▸ YOUR INSTRUCTIONS:
Keep every line of the data below that has the string "Figure" and present those lines.

▸ GIVEN MATERIAL:
----

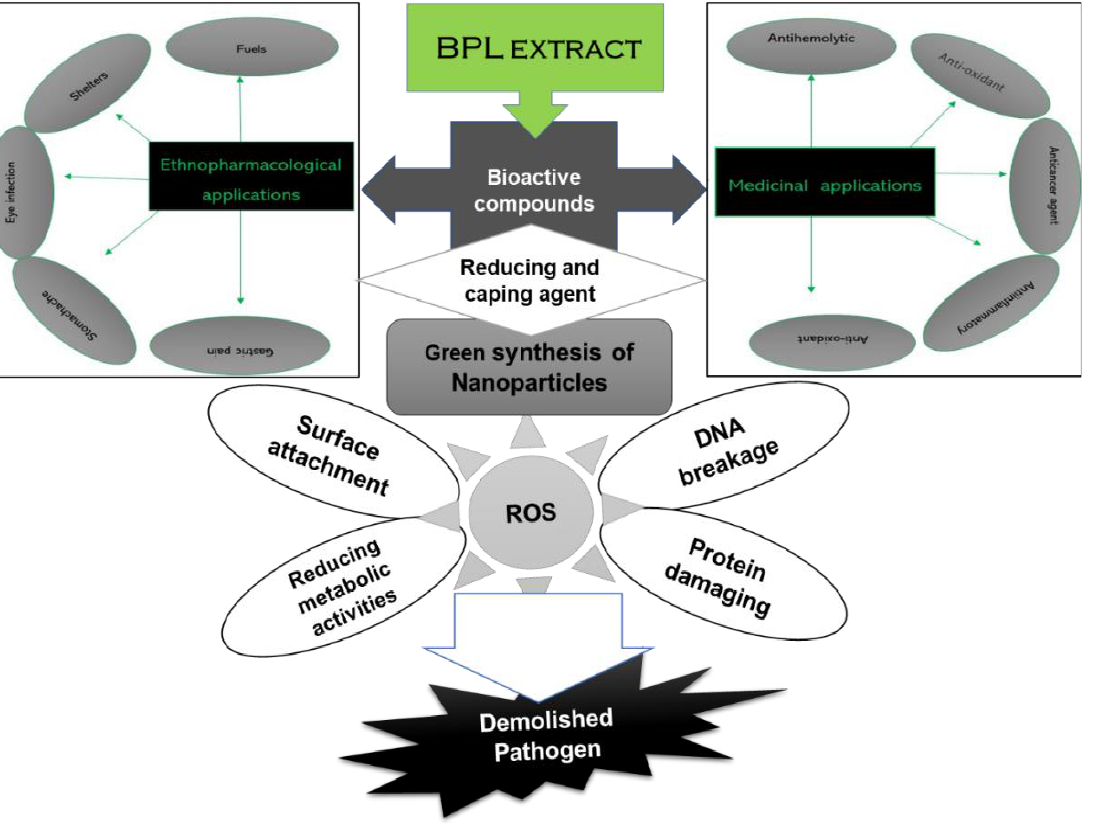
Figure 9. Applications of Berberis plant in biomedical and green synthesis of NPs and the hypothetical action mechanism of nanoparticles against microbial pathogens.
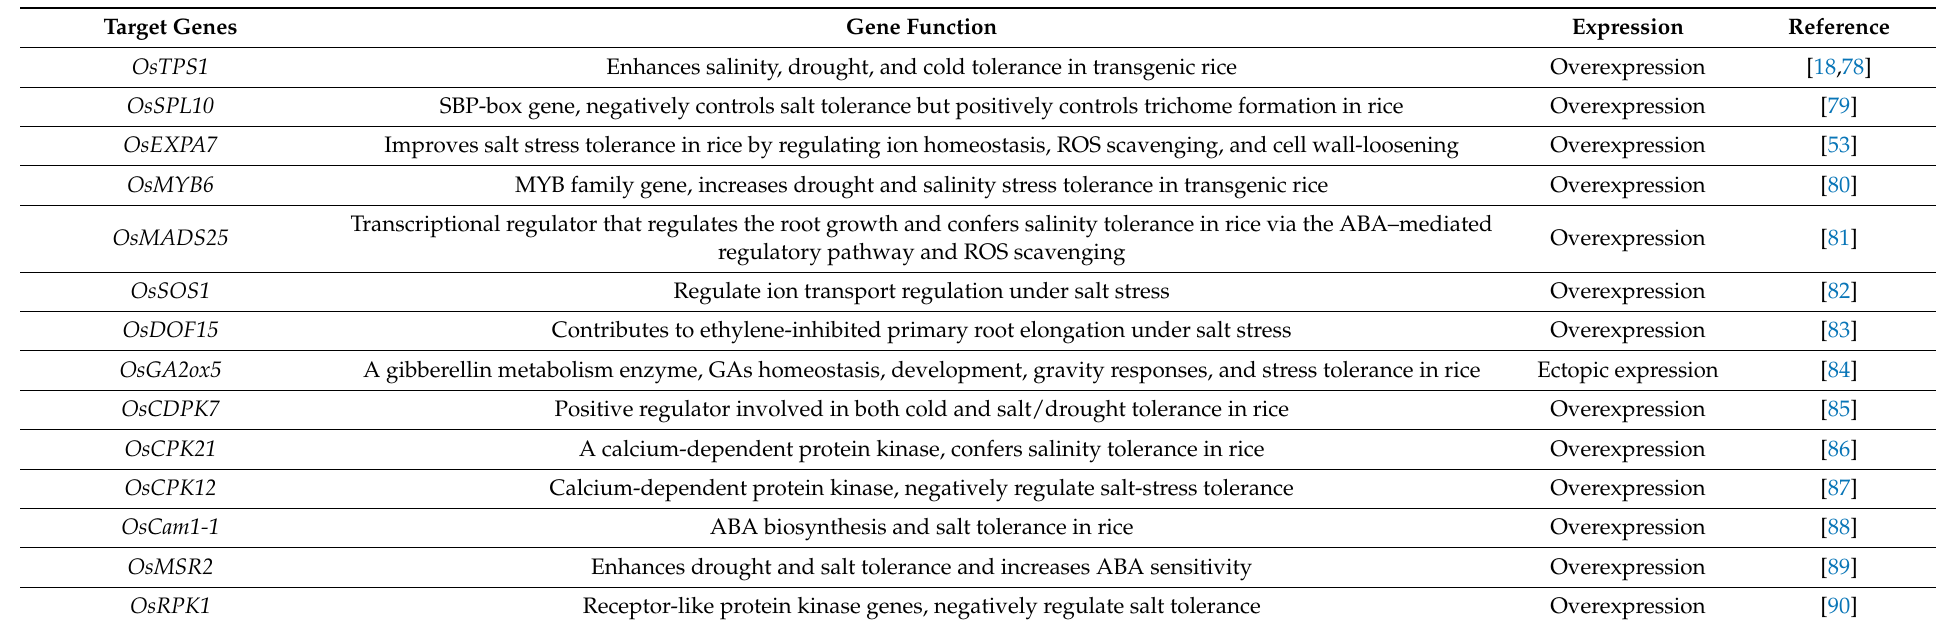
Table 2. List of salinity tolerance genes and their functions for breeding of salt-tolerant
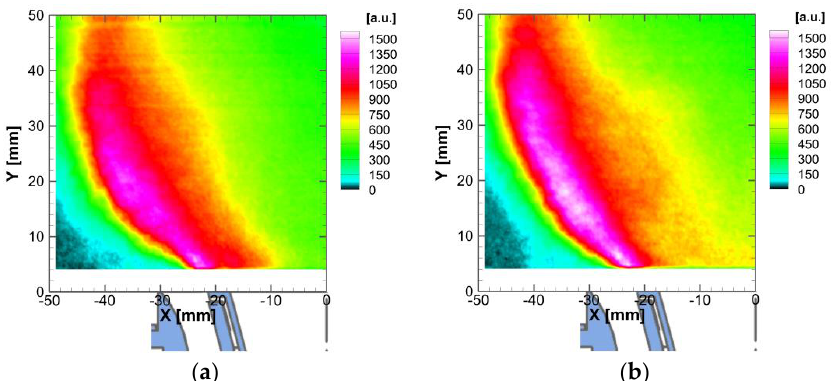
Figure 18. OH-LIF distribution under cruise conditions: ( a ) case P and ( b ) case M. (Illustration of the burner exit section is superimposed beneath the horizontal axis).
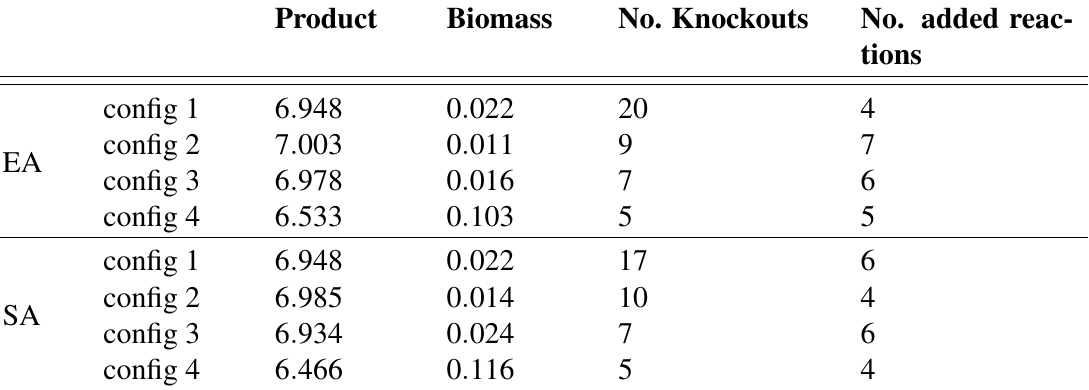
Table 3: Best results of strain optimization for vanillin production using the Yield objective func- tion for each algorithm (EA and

----

▸ ANSWER BOX:
Figure 9. Applications of Berberis plant in biomedical and green synthesis of NPs and the hypothetical action mechanism of nanoparticles against microbial pathogens.
Figure 18. OH-LIF distribution under cruise conditions: ( a ) case P and ( b ) case M. (Illustration of the burner exit section is superimposed beneath the horizontal axis).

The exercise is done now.